We have provided a general, precise definition of pi-blocking in suspension-based locking protocols and proposed maximum pi-blocking as a natural measure of a locking protocol’s blocking behavior. We identified two classes of commonly-used schedulability analysis, namely s-oblivious and s-aware analysis, and showed a lower bound on maximum s-oblivious pi-blocking of Ω(m).

We have shown this bound to be asymptotically tight by designing the first suspension-based multiprocessor real-time locking protocols with O(m) maximum pi-blocking under s-oblivious pi-blocking. We showed that in the special case of mutex constraints under global scheduling, optimal pi-blocking can be achieved with priority inheritance. To achieve optimality in the other cases (i.e., RW and k-exclusion, or if 1<c<m), we designed a new form of restricted priority boosting, named priority donation, which is a novel mechanism for ensuring resource-holder progress that works for 1≤cm.

We have designed, analyzed, and empirically evaluated the OMLP family of protocols for mutual, RW, and k-exclusion. The OMLP family is asymptotically optimal under s-oblivious analysis under any JLFP scheduler with arbitrary cluster sizes. The two relaxed-exclusion protocols have the desirable property that the reduction in contention is reflected analytically in improved worst-case acquisition delays (O(1) for readers and \(O(\frac{m}{k_{q}})\) in the k-exclusion case, compared to O(m) for all jobs under mutex locks).
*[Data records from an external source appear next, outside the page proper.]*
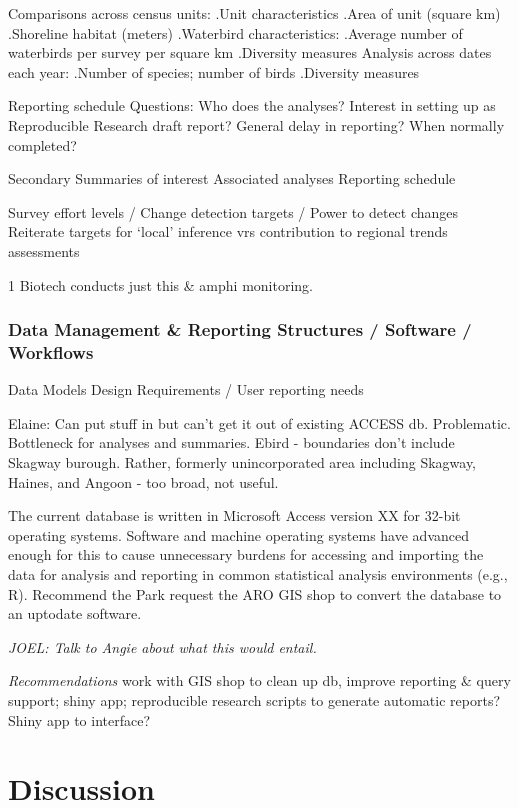 \documentclass[]{article}
\begin{document}
Comparisons across census units: .Unit characteristics .Area of unit
(square km) .Shoreline habitat (meters) .Waterbird characteristics:
.Average number of waterbirds per survey per square km .Diversity
measures Analysis across dates each year: .Number of species; number of
birds .Diversity measures

Reporting schedule Questions: Who does the analyses? Interest in setting
up as Reproducible Research draft report? General delay in reporting?
When normally completed?

Secondary Summaries of interest Associated analyses Reporting schedule

Survey effort levels / Change detection targets / Power to detect
changes Reiterate targets for `local' inference vrs contribution to
regional trends assessments

1 Biotech conducts just this \& amphi monitoring.

\subsubsection{Data Management \& Reporting Structures / Software /
Workflows}\label{data-management-reporting-structures-software-workflows}

Data Models Design Requirements / User reporting needs

Elaine: Can put stuff in but can't get it out of existing ACCESS db.
Problematic. Bottleneck for analyses and summaries. Ebird - boundaries
don't include Skagway burough. Rather, formerly unincorporated area
including Skagway, Haines, and Angoon - too broad, not useful.

The current database is written in Microsoft Access version XX for
32-bit operating systems. Software and machine operating systems have
advanced enough for this to cause unnecessary burdens for accessing and
importing the data for analysis and reporting in common statistical
analysis environments (e.g., R). Recommend the Park request the ARO GIS
shop to convert the database to an uptodate software.

\emph{JOEL: Talk to Angie about what this would entail.}

\emph{Recommendations} work with GIS shop to clean up db, improve
reporting \& query support; shiny app; reproducible research scripts to
generate automatic reports? Shiny app to interface?

\section{Discussion}\label{discussion}
\end{document}
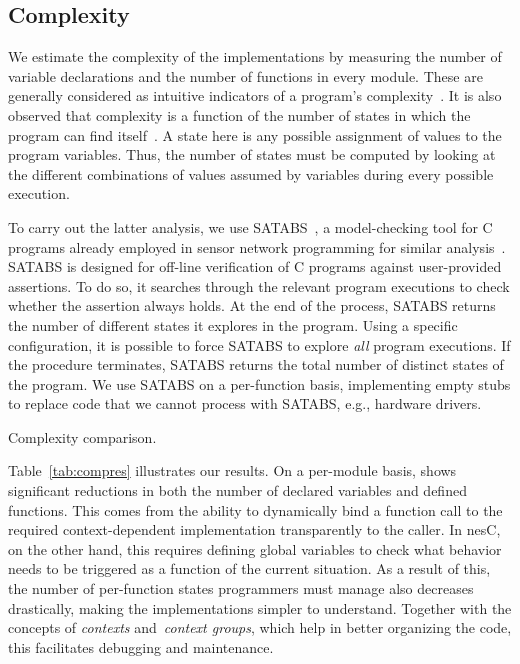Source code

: \subsection{Complexity}\label{sec:complexity}

We estimate the complexity of the implementations by measuring the
number of variable declarations and the number of functions in every
module. These are generally considered as intuitive indicators of a
program's complexity~\cite{pressman01}. It is also observed that
complexity is a function of the number of states in which the program
can find itself~\cite{35}. A state here is any possible assignment of
values to the program variables. Thus, the number of states must be
computed by looking at the different combinations of values assumed by
variables during every possible execution.

To carry out the latter analysis, we use SATABS~\cite{satabs}, a
model-checking tool for C programs already employed in sensor network
programming for similar analysis~\cite{mottola11survey}. SATABS is
designed for off-line verification of C programs against user-provided
assertions. To do so, it searches through the relevant program
executions to check whether the assertion always holds. At the end of
the process, SATABS returns the number of different states it explores
in the program.  Using a specific configuration, it is possible to
force SATABS to explore \emph{all} program executions. If the
procedure terminates, SATABS returns the total number of distinct
states of the program. We use SATABS on a per-function basis,
implementing empty stubs to replace code that we cannot process with
SATABS, e.g., hardware drivers.

\begin{table}[!tb]
\renewcommand{\arraystretch}{1.3}
\caption{Complexity comparison.}
\label{tab:compres}

\end{table}

 Table~\ref{tab:compres} illustrates our
results. On a per-module basis, \conesc shows significant reductions
in both the number of declared variables and defined functions. This
comes from the ability to dynamically bind a function call to the
required context-dependent implementation transparently to the
caller. In nesC, on the other hand, this requires defining global
variables to check what behavior needs to be triggered as a function
of the current situation. As a result of this, the number of
per-function states programmers must manage also decreases
drastically, making the implementations simpler to
understand. Together with the concepts of \emph{contexts}
and~\emph{context groups}, which help in better organizing the code,
this facilitates debugging and maintenance.

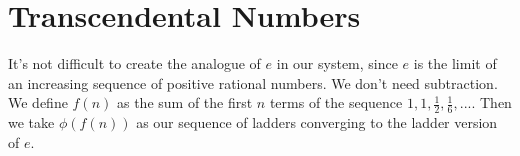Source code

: \documentclass{article}
\begin{document}
\section{Transcendental Numbers}

It's not difficult to create the analogue of $e$ in our system, since $e$ is the limit of an increasing sequence of positive rational numbers. We don't need subtraction. We define $f(n)$ as the sum of the first $n$ terms of the sequence $1,1,\frac{1}{2}, \frac{1}{6}, ...$. Then we take $\phi(f(n))$ as our sequence of ladders converging to the ladder version of $e$.



\end{document}
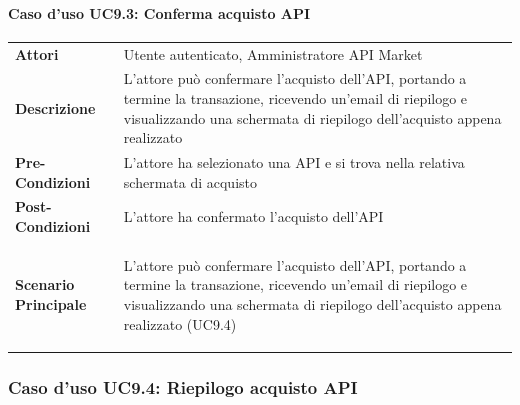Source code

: \paragraph{Caso d'uso UC9.3: Conferma acquisto API}
\label{UC9_3}

\begin{minipage}{\linewidth}
	\begin{tabular}{ l | p{11cm}}
		\hline
		\rowcolor{Gray}
		\multicolumn{2}{c}{UC9.3 - Conferma acquisto API} \\
		\hline
		\textbf{Attori} & Utente autenticato, Amministratore API Market \\
		\textbf{Descrizione} & L'attore può confermare l'acquisto dell'API, portando a termine la transazione, ricevendo un'email di riepilogo e visualizzando una schermata di riepilogo dell'acquisto appena realizzato \\
		\textbf{Pre-Condizioni} & L'attore ha selezionato una API e si trova nella relativa schermata di acquisto \\
		\textbf{Post-Condizioni} & L'attore ha confermato l'acquisto dell'API \\
		\textbf{Scenario Principale} & 
		\begin{enumerate*}[label=(\arabic*.),itemjoin={\newline}]
			\item L'attore può confermare l'acquisto dell'API, portando a termine la transazione, ricevendo un'email di riepilogo e visualizzando una schermata di riepilogo dell'acquisto appena realizzato (UC9.4)
		\end{enumerate*}\\
	\end{tabular}
\end{minipage}

\subsubsection{Caso d'uso UC9.4: Riepilogo acquisto API}
\label{UC9_4}

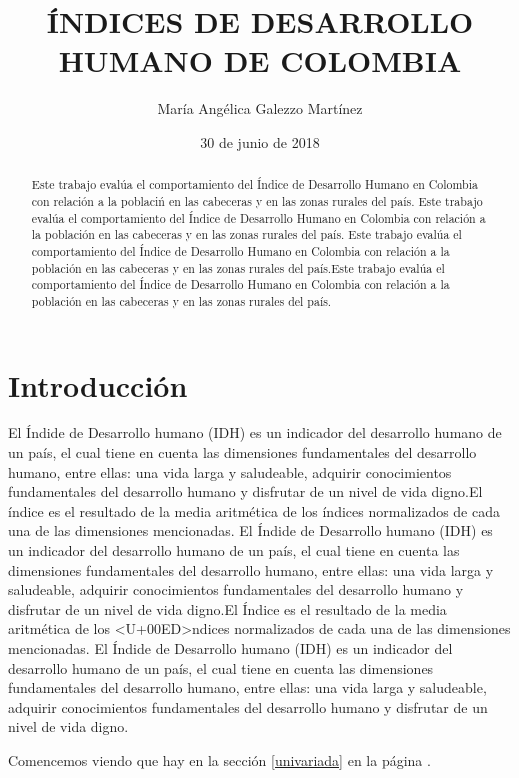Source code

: \documentclass{article}
\title{\'INDICES DE DESARROLLO HUMANO DE COLOMBIA}
\author[1]{\normalsize Mar\'ia Ang\'elica Galezzo Mart\'inez}
\affil[1]{\small  Escuela de Ingenier\'ia,Universidad de los Andes\\
\texttt{{ma.galezzo}@uniandes.edu.co}}
\date{30 de junio de 2018}
\begin{document}


\maketitle

\begin{abstract}
Este trabajo eval\'ua el comportamiento del \'Indice de Desarrollo Humano en Colombia con relaci\'on a la poblaci\'n en las cabeceras y en las zonas rurales del pa\'is. Este trabajo eval\'ua el comportamiento del \'Indice de Desarrollo Humano en Colombia con relaci\'on a la poblaci\'on en las cabeceras y en las zonas rurales del pa\'is. Este trabajo eval\'ua el comportamiento del \'Indice de Desarrollo Humano en Colombia con relaci\'on a la poblaci\'on en las cabeceras y en las zonas rurales del pa\'is.Este trabajo eval\'ua el comportamiento del \'Indice de Desarrollo Humano en Colombia con relaci\'on a la poblaci\'on en las cabeceras y en las zonas rurales del pa\'is.
\end{abstract}

\section*{Introducci\'on}

El \'Indide de Desarrollo humano (IDH) es un indicador del desarrollo humano de un pa\'is, el cual tiene en cuenta las dimensiones fundamentales del desarrollo humano, entre ellas: una vida larga y saludeable, adquirir conocimientos fundamentales del desarrollo humano y disfrutar de un nivel de vida digno.El \'indice es el resultado de la media aritm\'etica de los \'indices normalizados de cada una de las dimensiones mencionadas. El \'Indide de Desarrollo humano (IDH) es un indicador del desarrollo humano de un pa\'is, el cual tiene en cuenta las dimensiones fundamentales del desarrollo humano, entre ellas: una vida larga y saludeable, adquirir conocimientos fundamentales del desarrollo humano y disfrutar de un nivel de vida digno.El \'Indice es el resultado de la media aritm\'etica de los <U+00ED>ndices normalizados de cada una de las dimensiones mencionadas. El \'Indide de Desarrollo humano (IDH) es un indicador del desarrollo humano de un pa\'is, el cual tiene en cuenta las dimensiones fundamentales del desarrollo humano, entre ellas: una vida larga y saludeable, adquirir conocimientos fundamentales del desarrollo humano y disfrutar de un nivel de vida digno. 

Comencemos viendo que hay en la secci\'on \ref{univariada} en la p\'agina \pageref{univariada}.
\end{document}
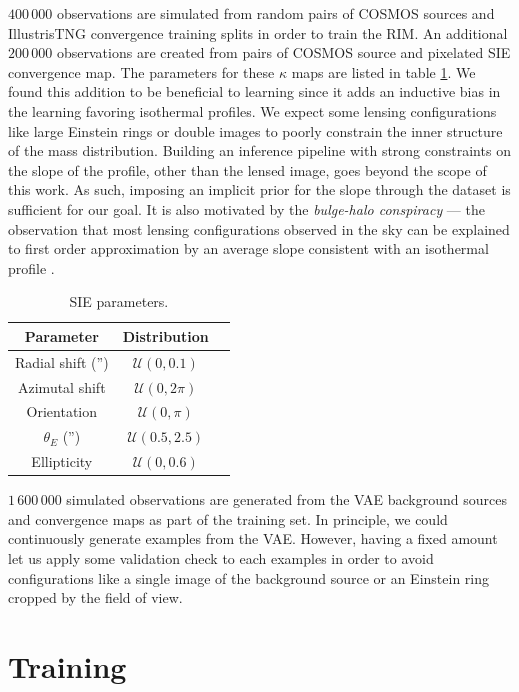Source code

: $400\,000$ observations are simulated from random pairs of COSMOS sources 
and IllustrisTNG convergence training splits in order to train the RIM. 
An additional $200\,000$ observations are created from pairs 
of COSMOS source and pixelated SIE convergence map. 
The parameters for these $\kappa$ maps are listed in table \ref{tab:sie}. 
We found this addition to be beneficial to learning since it adds an 
inductive bias in the learning favoring isothermal profiles.
We expect some lensing configurations like 
large Einstein rings or double images to poorly constrain the inner structure of the 
mass distribution. 
Building an inference pipeline with strong constraints on the 
slope of the profile, other than the lensed image, goes beyond the scope of this work. 
As such, imposing an implicit prior for the slope through 
the dataset is sufficient for our goal. 
It is also motivated by the \textit{bulge-halo conspiracy} --- 
the observation that most lensing configurations observed in the sky can be explained 
to first order approximation by 
an average slope consistent with an isothermal profile \citep{Auger2010,Dutton2014}.

\begin{table}[htb!]
\centering
\caption{SIE parameters.}
\label{tab:sie}
\begin{tabular}{ccc}
        Parameter &  Distribution \\
        \hline \hline
         Radial shift ('') & $\mathcal{U}(0, 0.1)$ \\
        Azimutal shift & $\mathcal{U}(0, 2\pi)$ \\
        Orientation & $\mathcal{U}(0, \pi)$ \\
        $\theta_E$ ('') & $\mathcal{U}(0.5, 2.5)$ \\
        Ellipticity & $\mathcal{U}(0, 0.6)$ \\
        \hline
\end{tabular}
\end{table}


$1\,600\,000$ simulated observations are generated from the VAE 
background sources and convergence maps as part of the training set. 
In principle, we could continuously generate examples from the VAE. 
However, having a fixed amount let us apply some validation check to each 
examples in order to avoid configurations like a
single image of the background 
source or an Einstein ring cropped by the field of view.




\section{Training}\label{sec:training}

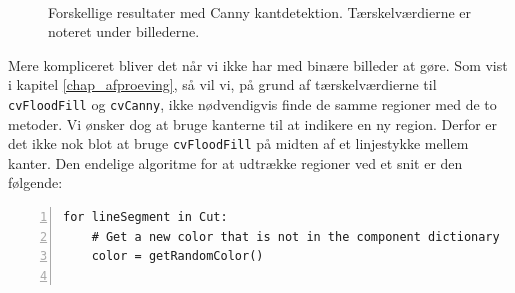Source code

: {\begin{figure}[!p]
    \\
    \hspace{1em}
    \caption[]{Forskellige resultater med Canny kantdetektion.
    Tærskelværdierne er noteret under billederne.}
    \label{region_extract}
\end{figure}

Mere kompliceret bliver det når vi ikke har med binære billeder at gøre.
Som vist i kapitel \ref{chap_afproeving}, så vil vi, på grund af
tærskelværdierne til \texttt{cvFloodFill} og \texttt{cvCanny}, ikke
nødvendigvis finde de samme regioner med de to metoder. Vi ønsker dog at
bruge kanterne til at indikere en ny region. Derfor er det ikke nok blot
at bruge \texttt{cvFloodFill} på midten af et linjestykke mellem kanter.
Den endelige algoritme for at udtrække regioner ved et snit er den
følgende:

\vspace{0.5cm}
\begin{lstlisting}[caption={Metoder til rekonstruktion af
    kørsler},captionpos=b,label={rekonst_koersel},numbers=left]
for lineSegment in Cut:
    # Get a new color that is not in the component dictionary
    color = getRandomColor()


\end{lstlisting}}
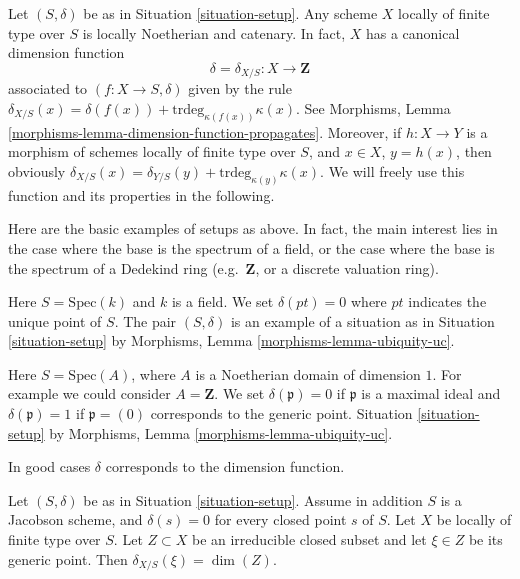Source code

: \medskip\noindent
Let $(S, \delta)$ be as in Situation \ref{situation-setup}.
Any scheme $X$ locally of finite type over $S$ is locally Noetherian
and catenary. In fact, $X$ has a canonical dimension function
$$
\delta = \delta_{X/S} : X \longrightarrow \mathbf{Z}
$$
associated to $(f : X \to S, \delta)$ given by the rule
$\delta_{X/S}(x) = \delta(f(x)) + \text{trdeg}_{\kappa(f(x))}\kappa(x)$.
See Morphisms, Lemma \ref{morphisms-lemma-dimension-function-propagates}.
Moreover, if $h : X \to Y$ is a morphism of schemes locally of finite
type over $S$, and $x \in X$, $y = h(x)$,
then obviously
$\delta_{X/S}(x) = \delta_{Y/S}(y) + \text{trdeg}_{\kappa(y)}\kappa(x)$.
We will freely use this function and its properties in the following.

\medskip\noindent
Here are the basic examples of setups as above.
In fact, the main interest lies in the case where the base
is the spectrum of a field, or the case where the base
is the spectrum of a Dedekind ring (e.g.\ $\mathbf{Z}$,
or a discrete valuation ring).

\begin{example}
\label{example-field}
Here $S = \text{Spec}(k)$ and $k$ is a field.
We set $\delta(pt) = 0$ where $pt$ indicates the unique point of $S$.
The pair $(S, \delta)$ is an example of a situation as in
Situation \ref{situation-setup} by
Morphisms, Lemma \ref{morphisms-lemma-ubiquity-uc}.
\end{example}

\begin{example}
\label{example-domain-dimension-1}
Here $S = \text{Spec}(A)$, where $A$ is a Noetherian domain
of dimension $1$.
For example we could consider $A = \mathbf{Z}$.
We set $\delta(\mathfrak p) = 0$ if
$\mathfrak p$ is a maximal ideal and $\delta(\mathfrak p) = 1$
if $\mathfrak p = (0)$ corresponds to the generic point.
Situation \ref{situation-setup} by
Morphisms, Lemma \ref{morphisms-lemma-ubiquity-uc}.
\end{example}

\noindent
In good cases $\delta$ corresponds to the dimension function.

\begin{lemma}
\label{lemma-delta-is-dimension}
Let $(S, \delta)$ be as in Situation \ref{situation-setup}.
Assume in addition $S$ is a Jacobson scheme, and $\delta(s) = 0$ for every
closed point $s$ of $S$. Let $X$ be locally of finite type over $S$.
Let $Z \subset X$ be an irreducible closed subset and let
$\xi \in Z$ be its generic point.
Then $\delta_{X/S}(\xi) = \dim(Z)$.
\end{lemma}

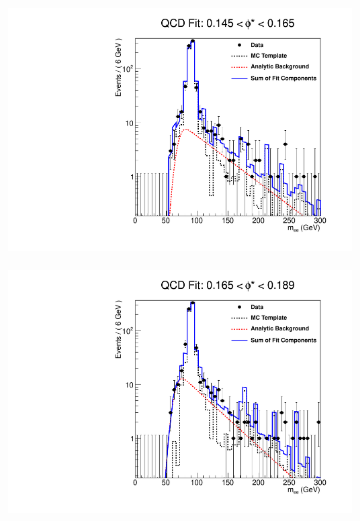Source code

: \begin{figure}[!htbp]
    \centering
    \begin{subfigure}[b]{\SideBySidePlotWidth}
        \includegraphics[width=\linewidth]{figures/qcd_fits/qcd_fit_plot_for_21.pdf}
        \caption{}
        \label{fig:qcd_fit_21}
    \end{subfigure}%
    \begin{subfigure}[b]{\SideBySidePlotWidth}
        \includegraphics[width=\linewidth]{figures/qcd_fits/qcd_fit_plot_for_22.pdf}
        \caption{}
        \label{fig:qcd_fit_22}
    \end{subfigure}
    \begin{subfigure}[b]{\SideBySidePlotWidth}

\end{subfigure}
\end{figure}
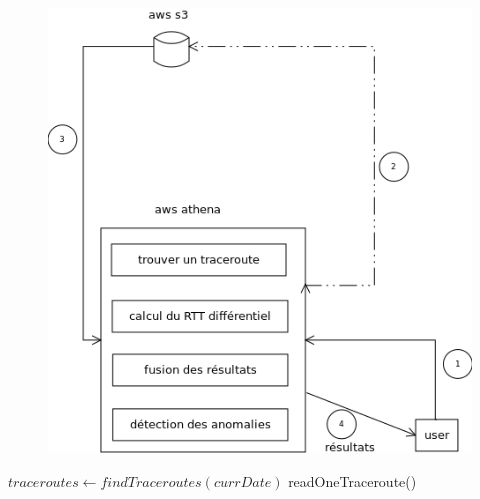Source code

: \begin{figure}[H]
\centering
\includegraphics[width=1\linewidth]{illustrations/tentative-athena-all}
\caption{}
\label{fig:tentative-athena-all}
\end{figure}


  		\State $ traceroutes  \leftarrow  findTraceroutes(currDate) $
  		readOneTraceroute()
  		\EndFor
The clustered OMLP’s mutex protocol is the first of its kind for clustered scheduling with 1<c<m; the RW and k-exclusion protocols are further the first of their kind for the special cases of partitioned and global scheduling as well.

We conducted a large-scale schedulability study involving more than one billion task sets to assess the OMLP’s practical viability. To objectively report the results from the more than 40,000 generated graphs, we developed a classification system based on statistical significance that allows us to summarize trends from a large number of evaluated parameter configurations without requiring manual intervention (and without introducing human bias). Using this new methodology, we made three key observations: the s-oblivious analysis approach is practical and not necessarily more pessimistic than existing s-aware analysis; the OMLP is competitive with, and often superior to, the s-aware MPCP and the s-oblivious MPCP-VS; and there is no single best choice for all scenarios. Rather, each of the protocols in the OMLP family has specific advantages that make it the best-performing protocol in certain scenarios. Taken together, the OMLP family provides high schedulability in a wide range of scenarios.

Besides the empirical work remarked upon in Sect. 5.6, a number of intriguing algorithmic challenges remain to be addressed in future work, including support for fine-grained locking and nested critical sections, optimal locking protocols for clustered scheduling under s-aware analysis, tight lower bounds on s-aware and s-oblivious maximum pi-blocking under RW and k-exclusion protocols, and the design of optimal RW and k-exclusion protocols for both types of analysis.